Do We Need Adam? Surprisingly Strong and Sparse Reinforcement Learning with SGD in LLMs
Abstract
Reinforcement learning (RL), particularly RL from verifiable reward (RLVR), has become a crucial phase of training large language models (LLMs) and a key focus of current scaling efforts. However, optimization practices in RL largely follow those of next-token-prediction stages (e.g., pretraining and supervised fine-tuning), despite the fundamental differences between RL and these stages emphasized by recent work. One such practice is the use of the AdamW optimizer, which is widely adopted for training large-scale transformers despite its high memory overhead.
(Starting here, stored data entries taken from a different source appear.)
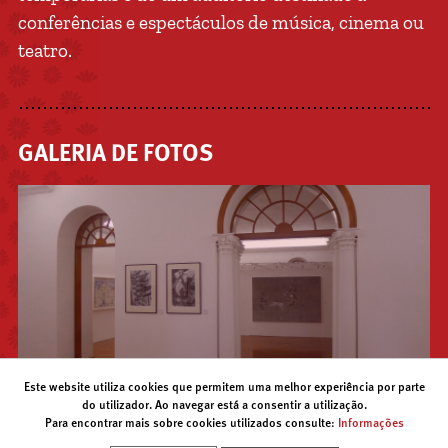
conferências e espectáculos de música, cinema ou
teatro.
GALERIA DE FOTOS
Este website utiliza cookies que permitem uma melhor experiência por parte
do utilizador. Ao navegar está a consentir a utilização.
Para encontrar mais sobre cookies utilizados consulte:
Informações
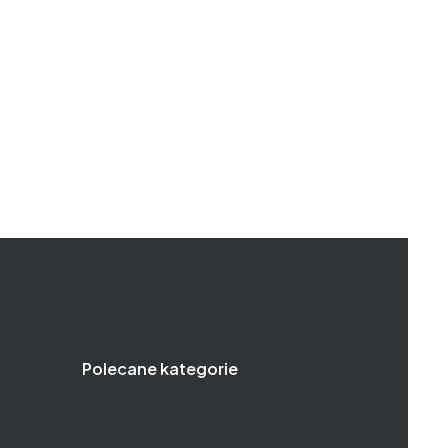
Polecane kategorie
Klucze
Narzędzia i klucze dynamometryczne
Our analysis shows that both momentum and adaptive learning rate of AdamW are less influential in RL than in SFT, leading us to hypothesize that RL benefits less from Adam’s per-parameter adaptive learning rates and momentum. Confirming our hypothesis, our experiments demonstrate that the substantially more memory-efficient SGD, which is known to perform poorly in supervised learning of large-scale transformers, matches or even outperforms AdamW in RL for LLMs. Remarkably, full fine-tuning with SGD updates fewer than 0.02% of model without any sparsity-promoting regularization, more than 1,000 times fewer than AdamW. Our analysis offers potential reasons for this update sparsity. Our findings provide fresh insights into the optimization dynamics of RL in LLMs and demonstrate that RL can be substantially more parameter-efficient than previously recognized.